● **Work instructions**
The records that follow should be copied out exactly, pictures excluded.
=== Begin Enclosure ===
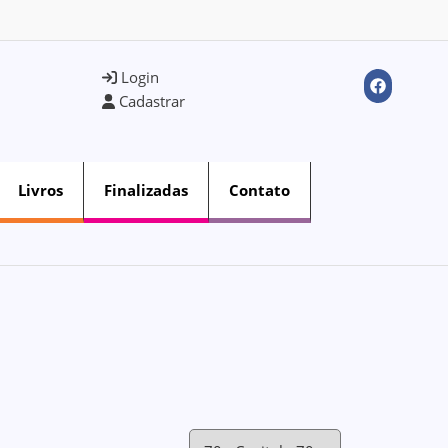
Login
Cadastrar
Livros
Finalizadas
Contato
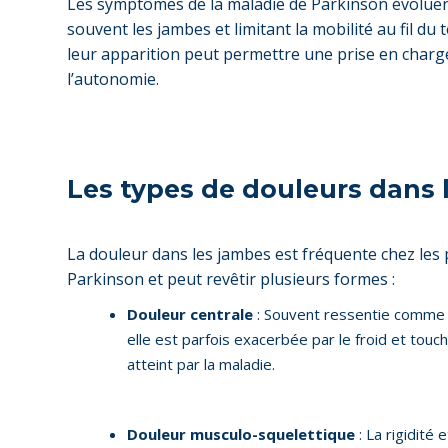
Les symptômes de la maladie de Parkinson évolue
souvent les jambes et limitant la mobilité au fil du 
leur apparition peut permettre une prise en charg
l’autonomie.
Les types de douleurs dans 
La douleur dans les jambes est fréquente chez les
Parkinson et peut revêtir plusieurs formes :
Douleur centrale
: Souvent ressentie comme 
elle est parfois exacerbée par le froid et touc
atteint par la maladie.
Douleur musculo-squelettique
: La rigidité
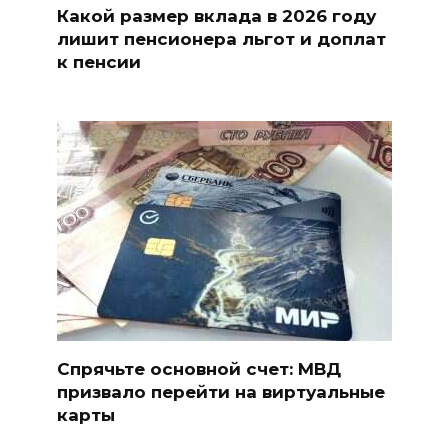
Какой размер вклада в 2026 году
лишит пенсионера льгот и доплат
к пенсии
Спрячьте основной счет: МВД
призвало перейти на виртуальные
карты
=== End Enclosure ===
● **Answer section**
Login
Cadastrar
Livros
Finalizadas
Contato
Les symptômes de la maladie de Parkinson évolue
souvent les jambes et limitant la mobilité au fil du 
leur apparition peut permettre une prise en charg
l’autonomie.
Les types de douleurs dans 
La douleur dans les jambes est fréquente chez les
Parkinson et peut revêtir plusieurs formes :
Douleur centrale
: Souvent ressentie comme 
elle est parfois exacerbée par le froid et touc
atteint par la maladie.
Douleur musculo-squelettique
: La rigidité
Какой размер вклада в 2026 году
лишит пенсионера льгот и доплат
к пенсии
Спрячьте основной счет: МВД
призвало перейти на виртуальные
карты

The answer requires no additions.